La GN met fin à un « show » scabreux de kidnapping et agression
Une vidéo d’une violence inouïe, devenue virale sur les réseaux sociaux, a entraîné une enquête rapide à Tébessa. La Gendarmerie nationale a interpellé un homme soupçonné d’avoir orchestré l’enlèvement d’une victime, de l’avoir agressée physiquement, puis d’avoir diffusé les images de ses actes.
Le suspect a été présenté au procureur de la République près le tribunal de Tébessa, tandis qu’un complice reste en fuite.
La diffusion de cette vidéo a été le déclencheur de l’affaire. Les images, montrant un homme victime de violences dans des circonstances inquiétantes, ont circulé à une vitesse fulgurante sur les réseaux sociaux. Dès que la vidéo a été signalée, la brigade territoriale de Tébessa a ouvert une enquête sous l’égide du parquet.
Les enquêteurs ont rapidement reconstitué les événements. Ils ont établi que le suspect avait intercepté la victime à l’aide d’une motocyclette pour l’emmener de force chez un de ses amis. C’est dans ce lieu isolé que l’agresseur a perpétré l’irréparable en frappant sa victime et en la dépouillant de ses vêtements, avant de filmer la scène et de la publier en ligne, ce qui a conduit à sa propre arrestation.

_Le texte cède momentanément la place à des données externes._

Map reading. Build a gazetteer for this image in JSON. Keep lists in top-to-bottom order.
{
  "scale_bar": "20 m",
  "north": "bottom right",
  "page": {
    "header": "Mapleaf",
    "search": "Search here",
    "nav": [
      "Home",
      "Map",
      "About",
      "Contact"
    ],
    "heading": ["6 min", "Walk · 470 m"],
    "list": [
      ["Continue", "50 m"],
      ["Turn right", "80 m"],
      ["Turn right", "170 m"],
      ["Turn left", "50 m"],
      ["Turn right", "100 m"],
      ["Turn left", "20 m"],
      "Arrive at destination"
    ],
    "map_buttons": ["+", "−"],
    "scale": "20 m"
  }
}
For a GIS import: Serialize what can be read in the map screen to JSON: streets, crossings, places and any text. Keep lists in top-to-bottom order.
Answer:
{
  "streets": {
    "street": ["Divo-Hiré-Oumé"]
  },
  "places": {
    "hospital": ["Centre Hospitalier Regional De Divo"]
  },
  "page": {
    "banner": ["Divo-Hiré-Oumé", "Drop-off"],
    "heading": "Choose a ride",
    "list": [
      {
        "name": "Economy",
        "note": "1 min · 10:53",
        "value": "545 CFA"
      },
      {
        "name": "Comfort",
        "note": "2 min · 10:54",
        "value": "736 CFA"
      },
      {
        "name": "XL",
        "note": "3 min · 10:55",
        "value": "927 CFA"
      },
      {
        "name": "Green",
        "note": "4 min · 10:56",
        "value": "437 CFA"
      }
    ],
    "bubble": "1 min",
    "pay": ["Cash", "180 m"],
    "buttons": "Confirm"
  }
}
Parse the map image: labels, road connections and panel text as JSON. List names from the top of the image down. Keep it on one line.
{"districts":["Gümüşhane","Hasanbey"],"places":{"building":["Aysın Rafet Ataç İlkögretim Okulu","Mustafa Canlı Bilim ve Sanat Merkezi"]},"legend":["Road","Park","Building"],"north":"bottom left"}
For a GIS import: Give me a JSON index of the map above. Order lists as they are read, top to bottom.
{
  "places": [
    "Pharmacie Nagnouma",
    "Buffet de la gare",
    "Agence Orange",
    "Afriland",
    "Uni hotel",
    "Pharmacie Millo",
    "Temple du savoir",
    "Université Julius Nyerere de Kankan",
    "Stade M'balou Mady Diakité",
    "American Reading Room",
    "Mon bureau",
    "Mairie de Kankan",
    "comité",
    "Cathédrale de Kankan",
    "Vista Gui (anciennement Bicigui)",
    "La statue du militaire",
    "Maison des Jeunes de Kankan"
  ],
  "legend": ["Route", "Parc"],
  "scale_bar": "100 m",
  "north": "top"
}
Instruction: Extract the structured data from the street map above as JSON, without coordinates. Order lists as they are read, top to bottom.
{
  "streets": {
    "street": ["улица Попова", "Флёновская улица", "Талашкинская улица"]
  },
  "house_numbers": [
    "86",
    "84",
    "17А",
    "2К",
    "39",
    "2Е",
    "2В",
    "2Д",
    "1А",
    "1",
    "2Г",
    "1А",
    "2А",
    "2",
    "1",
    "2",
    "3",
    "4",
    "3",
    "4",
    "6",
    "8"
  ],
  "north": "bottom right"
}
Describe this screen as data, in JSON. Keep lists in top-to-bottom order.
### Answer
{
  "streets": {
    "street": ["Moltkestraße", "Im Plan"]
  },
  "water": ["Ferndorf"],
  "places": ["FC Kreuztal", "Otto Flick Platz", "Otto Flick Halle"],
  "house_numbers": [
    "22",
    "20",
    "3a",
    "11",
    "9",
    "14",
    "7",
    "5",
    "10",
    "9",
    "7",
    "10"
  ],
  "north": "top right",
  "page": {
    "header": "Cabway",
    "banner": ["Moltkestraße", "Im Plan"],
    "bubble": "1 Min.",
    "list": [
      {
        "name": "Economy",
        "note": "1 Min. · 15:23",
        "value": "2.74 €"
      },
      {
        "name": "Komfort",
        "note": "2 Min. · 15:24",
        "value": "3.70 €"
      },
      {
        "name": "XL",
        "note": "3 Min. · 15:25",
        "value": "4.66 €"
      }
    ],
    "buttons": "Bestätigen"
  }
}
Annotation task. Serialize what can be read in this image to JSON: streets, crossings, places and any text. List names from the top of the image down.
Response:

L’enquête a permis d’identifier le principal suspect, qui a été arrêté et présenté au procureur. Il fait face à des accusations d’enlèvement, de violences physiques et de violation de la vie privée par la diffusion de contenus sans consentement.
Cependant, l’affaire ne s’arrête pas là. Un second individu, complice de l’agression, n’a pas encore été appréhendé et les recherches se poursuivent pour le retrouver et le placer en garde à vue. Le dossier sera transmis au tribunal de Tébessa pour que la justice puisse suivre son cours.
Cette affaire illustre un phénomène de plus en plus courant en Algérie, où des arrestations spectaculaires ont été facilitées par des vidéos largement partagées. Par exemple, en juillet dernier, un homme ayant commis une attaque à l’essence à Djelfa a été arrêté en moins de trente minutes après la diffusion des images. De même, à Chlef, un suspect ayant brisé la vitre d’une femme avec une arme blanche a été interpellé en moins de 48 heures grâce à ce même processus.
Le mécanisme est toujours le même : la circulation de contenus choquants sert d’alerte pour les forces de l’ordre, qui s’en servent pour identifier les suspects et mener des opérations ciblées.